* Extrait de page:
§ §

Selon une autre étude, publiée en 2021 par la chaire EDHEC-Scientific Beta, les données climatiques ne compteraient en moyenne que pour… 12 % de l’ensemble des critères retenus pour bâtir les portefeuilles dits durables. Conclusion des chercheurs : «On peut parler de véritable greenwashing.» L’AMF elle-même a nommé le mal dans une communication de 2020, sans réagir depuis.

Farfouiller dans les offres en ligne des grandes banques réserve effectivement des surprises. La «sélection euro climat» du Crédit agricole, un «investissement responsable» créé pour «agir pour le climat» ? On y trouve Heineken, Ferrari, BMW ou encore Bayer, premier producteur mondial de glyphosate. Le «Sustainable Global Corporate Bond» de BNP Paribas, constitué d’entreprises «dont les produits et services auront des impacts positifs et durables sur l’environnement et le climat social» ? Il est plein d’obligations Coca-Cola, Shell ou TotalEnergies.

§ §

* Consignes de l'exercice:
1. Répondez aux questions suivantes d'après l'extrait sur le greenwashing des fonds durables :
(a) En quelle année la chaire EDHEC-Scientific Beta a-t-elle publié son étude ?
(b) Selon cette étude, quelle part moyenne des critères retenus pour bâtir les portefeuilles dits durables revient aux données climatiques ?
(c) Quelle entreprise de la « sélection euro climat » du Crédit agricole est présentée comme premier producteur mondial de glyphosate ?
2. Prolongez l'extrait sur le greenwashing des fonds durables à la suite de sa dernière phrase.
Les lignes ci-dessous proviennent d'une source distincte de l'extrait.

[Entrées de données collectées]
§ §

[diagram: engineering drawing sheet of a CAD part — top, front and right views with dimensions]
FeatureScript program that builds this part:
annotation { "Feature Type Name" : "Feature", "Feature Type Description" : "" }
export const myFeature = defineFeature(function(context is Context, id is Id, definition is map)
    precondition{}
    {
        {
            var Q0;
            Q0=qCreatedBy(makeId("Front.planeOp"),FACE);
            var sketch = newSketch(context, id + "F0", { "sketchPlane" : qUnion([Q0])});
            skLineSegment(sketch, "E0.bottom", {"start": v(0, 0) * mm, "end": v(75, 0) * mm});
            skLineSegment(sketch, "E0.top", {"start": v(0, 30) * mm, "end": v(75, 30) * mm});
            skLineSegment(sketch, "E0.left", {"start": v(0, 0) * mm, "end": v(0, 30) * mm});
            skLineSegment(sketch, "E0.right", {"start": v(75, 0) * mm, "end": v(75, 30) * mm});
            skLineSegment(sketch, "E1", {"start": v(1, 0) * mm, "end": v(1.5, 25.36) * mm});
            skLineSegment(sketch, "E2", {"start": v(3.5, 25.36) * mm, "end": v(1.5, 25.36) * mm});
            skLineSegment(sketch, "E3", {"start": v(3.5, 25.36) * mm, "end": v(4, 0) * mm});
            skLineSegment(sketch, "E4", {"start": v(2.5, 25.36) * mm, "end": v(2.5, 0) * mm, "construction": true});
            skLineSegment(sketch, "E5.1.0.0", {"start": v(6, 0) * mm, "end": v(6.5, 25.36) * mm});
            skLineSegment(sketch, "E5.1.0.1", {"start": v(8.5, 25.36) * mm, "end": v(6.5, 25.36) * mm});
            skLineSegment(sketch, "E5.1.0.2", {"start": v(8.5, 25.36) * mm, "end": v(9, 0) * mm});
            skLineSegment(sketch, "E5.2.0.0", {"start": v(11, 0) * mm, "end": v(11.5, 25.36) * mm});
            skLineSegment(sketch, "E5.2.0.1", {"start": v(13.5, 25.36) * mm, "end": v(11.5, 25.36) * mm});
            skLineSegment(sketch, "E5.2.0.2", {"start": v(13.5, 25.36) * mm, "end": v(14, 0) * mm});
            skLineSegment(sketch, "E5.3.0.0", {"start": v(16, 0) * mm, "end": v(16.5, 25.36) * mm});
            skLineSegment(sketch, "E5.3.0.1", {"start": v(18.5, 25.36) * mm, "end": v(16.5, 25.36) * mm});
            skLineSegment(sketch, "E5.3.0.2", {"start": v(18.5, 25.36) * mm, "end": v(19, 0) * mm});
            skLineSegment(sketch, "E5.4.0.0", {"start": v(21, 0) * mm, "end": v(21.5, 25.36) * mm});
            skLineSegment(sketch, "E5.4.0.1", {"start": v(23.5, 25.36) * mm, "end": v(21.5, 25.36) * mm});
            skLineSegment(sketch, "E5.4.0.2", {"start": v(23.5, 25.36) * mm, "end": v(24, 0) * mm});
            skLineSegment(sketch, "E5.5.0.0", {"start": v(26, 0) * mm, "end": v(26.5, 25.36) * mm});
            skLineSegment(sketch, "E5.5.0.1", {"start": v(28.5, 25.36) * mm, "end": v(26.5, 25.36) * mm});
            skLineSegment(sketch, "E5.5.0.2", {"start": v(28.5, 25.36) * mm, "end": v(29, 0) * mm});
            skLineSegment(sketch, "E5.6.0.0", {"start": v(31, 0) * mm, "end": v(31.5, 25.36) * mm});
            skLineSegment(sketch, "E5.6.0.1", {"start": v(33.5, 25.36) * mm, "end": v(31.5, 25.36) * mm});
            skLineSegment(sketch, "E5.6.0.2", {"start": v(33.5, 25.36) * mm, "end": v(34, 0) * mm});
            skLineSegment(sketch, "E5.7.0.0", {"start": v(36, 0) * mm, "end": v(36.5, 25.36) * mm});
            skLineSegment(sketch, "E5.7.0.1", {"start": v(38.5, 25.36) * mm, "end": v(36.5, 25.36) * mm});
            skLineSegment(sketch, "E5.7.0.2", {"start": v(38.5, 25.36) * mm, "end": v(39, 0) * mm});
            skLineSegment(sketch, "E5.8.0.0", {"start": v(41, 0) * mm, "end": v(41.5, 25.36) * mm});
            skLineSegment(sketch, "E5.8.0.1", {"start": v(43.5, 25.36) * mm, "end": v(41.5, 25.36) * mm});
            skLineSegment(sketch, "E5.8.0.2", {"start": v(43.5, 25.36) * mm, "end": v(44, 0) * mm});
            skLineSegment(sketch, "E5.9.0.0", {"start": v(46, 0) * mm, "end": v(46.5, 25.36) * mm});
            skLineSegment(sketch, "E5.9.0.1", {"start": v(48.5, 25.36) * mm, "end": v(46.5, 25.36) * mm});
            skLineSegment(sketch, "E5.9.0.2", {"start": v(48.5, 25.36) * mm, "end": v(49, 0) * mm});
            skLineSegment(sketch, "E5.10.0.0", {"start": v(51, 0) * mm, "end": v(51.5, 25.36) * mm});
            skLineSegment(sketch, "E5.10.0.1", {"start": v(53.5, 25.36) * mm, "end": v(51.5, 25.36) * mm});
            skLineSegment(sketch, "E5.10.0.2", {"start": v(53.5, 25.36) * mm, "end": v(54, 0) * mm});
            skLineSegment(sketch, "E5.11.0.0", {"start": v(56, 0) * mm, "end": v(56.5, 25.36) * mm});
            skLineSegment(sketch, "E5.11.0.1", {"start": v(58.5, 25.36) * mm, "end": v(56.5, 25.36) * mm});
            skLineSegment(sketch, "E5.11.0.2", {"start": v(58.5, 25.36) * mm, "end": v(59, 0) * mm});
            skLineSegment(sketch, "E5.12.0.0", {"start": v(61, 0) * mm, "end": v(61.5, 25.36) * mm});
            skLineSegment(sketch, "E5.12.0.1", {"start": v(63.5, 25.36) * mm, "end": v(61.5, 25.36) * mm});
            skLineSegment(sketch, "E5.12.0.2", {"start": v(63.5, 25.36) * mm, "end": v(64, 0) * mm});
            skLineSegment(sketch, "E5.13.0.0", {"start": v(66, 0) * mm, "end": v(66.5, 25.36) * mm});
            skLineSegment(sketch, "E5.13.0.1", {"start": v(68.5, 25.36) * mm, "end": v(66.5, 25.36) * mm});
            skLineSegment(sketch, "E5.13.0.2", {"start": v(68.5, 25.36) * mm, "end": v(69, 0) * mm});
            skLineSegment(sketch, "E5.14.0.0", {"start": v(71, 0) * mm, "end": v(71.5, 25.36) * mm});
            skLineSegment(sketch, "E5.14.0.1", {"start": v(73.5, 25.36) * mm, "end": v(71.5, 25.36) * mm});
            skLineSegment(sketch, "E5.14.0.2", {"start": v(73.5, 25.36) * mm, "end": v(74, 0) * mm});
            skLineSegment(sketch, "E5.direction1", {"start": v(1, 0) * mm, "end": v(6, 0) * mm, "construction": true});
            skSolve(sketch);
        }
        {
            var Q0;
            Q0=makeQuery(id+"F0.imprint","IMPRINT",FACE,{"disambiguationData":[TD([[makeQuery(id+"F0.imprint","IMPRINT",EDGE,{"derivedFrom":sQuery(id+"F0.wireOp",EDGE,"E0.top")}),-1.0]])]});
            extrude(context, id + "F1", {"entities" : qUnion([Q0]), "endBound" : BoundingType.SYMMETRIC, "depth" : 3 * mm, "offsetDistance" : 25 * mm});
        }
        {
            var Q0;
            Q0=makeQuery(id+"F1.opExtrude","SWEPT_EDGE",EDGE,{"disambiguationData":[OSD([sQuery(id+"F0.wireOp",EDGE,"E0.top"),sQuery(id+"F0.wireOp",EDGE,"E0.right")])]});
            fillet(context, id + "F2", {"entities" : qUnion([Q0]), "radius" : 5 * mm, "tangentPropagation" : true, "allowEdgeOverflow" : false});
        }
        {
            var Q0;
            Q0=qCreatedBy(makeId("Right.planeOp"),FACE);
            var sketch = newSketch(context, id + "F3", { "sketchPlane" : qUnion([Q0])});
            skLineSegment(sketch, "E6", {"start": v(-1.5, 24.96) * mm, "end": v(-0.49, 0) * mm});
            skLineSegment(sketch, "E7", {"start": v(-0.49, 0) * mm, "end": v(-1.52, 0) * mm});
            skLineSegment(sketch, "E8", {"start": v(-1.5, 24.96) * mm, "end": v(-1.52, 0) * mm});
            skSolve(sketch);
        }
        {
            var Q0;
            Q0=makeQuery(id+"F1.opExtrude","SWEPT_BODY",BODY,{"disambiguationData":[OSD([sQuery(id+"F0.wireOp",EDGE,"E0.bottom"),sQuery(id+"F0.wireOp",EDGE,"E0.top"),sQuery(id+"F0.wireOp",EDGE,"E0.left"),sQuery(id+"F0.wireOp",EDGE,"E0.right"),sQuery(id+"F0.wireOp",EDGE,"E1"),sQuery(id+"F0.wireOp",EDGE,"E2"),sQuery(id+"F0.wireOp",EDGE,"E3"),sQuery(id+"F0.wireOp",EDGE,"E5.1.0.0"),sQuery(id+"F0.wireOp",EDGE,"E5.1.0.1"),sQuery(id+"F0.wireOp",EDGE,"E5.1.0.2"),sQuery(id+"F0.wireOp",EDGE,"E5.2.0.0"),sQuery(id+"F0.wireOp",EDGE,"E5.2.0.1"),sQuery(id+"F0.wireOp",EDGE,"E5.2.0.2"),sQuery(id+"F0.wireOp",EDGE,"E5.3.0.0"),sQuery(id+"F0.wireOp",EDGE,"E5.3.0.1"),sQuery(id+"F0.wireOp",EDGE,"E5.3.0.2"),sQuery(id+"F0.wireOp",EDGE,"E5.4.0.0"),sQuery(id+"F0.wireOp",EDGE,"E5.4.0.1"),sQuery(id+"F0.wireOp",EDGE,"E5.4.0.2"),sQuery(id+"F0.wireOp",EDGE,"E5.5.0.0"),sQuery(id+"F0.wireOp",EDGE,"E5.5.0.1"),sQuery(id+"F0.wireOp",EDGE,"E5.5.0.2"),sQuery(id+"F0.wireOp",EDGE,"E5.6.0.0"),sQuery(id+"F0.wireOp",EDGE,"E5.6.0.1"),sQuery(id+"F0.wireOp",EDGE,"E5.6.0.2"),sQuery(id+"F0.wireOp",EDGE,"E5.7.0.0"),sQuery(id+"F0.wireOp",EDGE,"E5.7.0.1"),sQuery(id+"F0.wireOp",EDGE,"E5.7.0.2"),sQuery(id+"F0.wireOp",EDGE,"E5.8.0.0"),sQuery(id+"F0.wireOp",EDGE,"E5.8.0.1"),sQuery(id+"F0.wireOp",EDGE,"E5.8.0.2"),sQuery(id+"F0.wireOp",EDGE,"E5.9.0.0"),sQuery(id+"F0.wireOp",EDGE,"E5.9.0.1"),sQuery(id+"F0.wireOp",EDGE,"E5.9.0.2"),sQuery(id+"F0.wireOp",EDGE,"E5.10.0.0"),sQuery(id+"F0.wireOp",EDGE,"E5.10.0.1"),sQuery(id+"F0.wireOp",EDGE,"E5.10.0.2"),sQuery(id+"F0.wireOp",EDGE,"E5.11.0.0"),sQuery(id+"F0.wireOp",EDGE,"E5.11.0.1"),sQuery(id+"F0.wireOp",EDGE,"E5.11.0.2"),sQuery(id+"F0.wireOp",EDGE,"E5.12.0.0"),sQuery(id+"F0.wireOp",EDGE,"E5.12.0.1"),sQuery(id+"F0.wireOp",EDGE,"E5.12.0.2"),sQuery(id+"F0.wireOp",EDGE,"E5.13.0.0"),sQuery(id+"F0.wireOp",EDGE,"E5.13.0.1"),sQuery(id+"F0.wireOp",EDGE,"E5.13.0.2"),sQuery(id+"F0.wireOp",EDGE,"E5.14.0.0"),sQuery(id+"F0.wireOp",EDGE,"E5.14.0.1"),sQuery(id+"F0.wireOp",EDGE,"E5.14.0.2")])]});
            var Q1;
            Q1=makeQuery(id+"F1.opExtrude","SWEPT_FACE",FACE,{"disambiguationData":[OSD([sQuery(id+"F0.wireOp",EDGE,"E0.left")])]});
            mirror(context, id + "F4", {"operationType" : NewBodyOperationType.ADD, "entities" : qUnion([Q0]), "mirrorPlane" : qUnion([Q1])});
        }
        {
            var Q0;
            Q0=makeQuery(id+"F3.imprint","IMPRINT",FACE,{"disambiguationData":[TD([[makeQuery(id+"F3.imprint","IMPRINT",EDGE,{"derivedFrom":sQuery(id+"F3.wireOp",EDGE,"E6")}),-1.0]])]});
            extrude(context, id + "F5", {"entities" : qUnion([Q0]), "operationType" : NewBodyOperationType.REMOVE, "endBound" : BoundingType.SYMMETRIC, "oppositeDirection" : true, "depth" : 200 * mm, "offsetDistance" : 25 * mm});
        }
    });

§ §

* Réponses dans l'ordre:
1.
(a) En 2021.
(b) 12 % de l'ensemble des critères.
(c) Bayer.

2.
Pas vraiment hors la loi, les acteurs de la finance spéculative traditionnelle jouent, pour égarer l’épargnant désireux de verdir son patrimoine, sur un flou épais. «L’un des problèmes structurels est que la durabilité est un concept difficile à objectiver», témoigne Nicolas Redon, expert en finance verte chez Novethic. Il cite deux exemples extrêmes pour montrer l’ambivalence de la notion : l’armement et le nucléaire. «D’aucuns arguent que le premier peut avoir une valeur sociale en contribuant à la sécurité nationale, et que le second reste un allié de la transition énergétique… Résultat, aucun des deux n’est formellement exclu des portefeuilles labellisés “socialement responsables”». La classification européenne adoptée en 2021 (Sustainable Finance Disclosure Regulation) s’est d’ailleurs bien gardée de définir précisément la notion de durabilité.

«Un boulevard aux financiers»

Autre écueil fondamental : les fameux critères environnementaux, sociaux et de gouvernance (ESG) qui servent à organiser la finance responsable offrent une grande souplesse dans l’évaluation. «Il faut admettre que la comptabilité verte n’est pas du tout au point. Quantifier les facteurs extra-financiers, on ne sait tout simplement pas encore le faire !» note Gunther Capelle-Blancard. D’autant que système actuel permet de commodes tripatouillages : «Un acteur très mauvais sur le volet environnemental peut compenser en étant très bon dans les volets sociaux ou de la gouvernance. Cela laisse un véritable boulevard aux financiers ! L’exemple typique étant TotalEnergies, qui est présent dans la majorité des fonds labellisés ISR.»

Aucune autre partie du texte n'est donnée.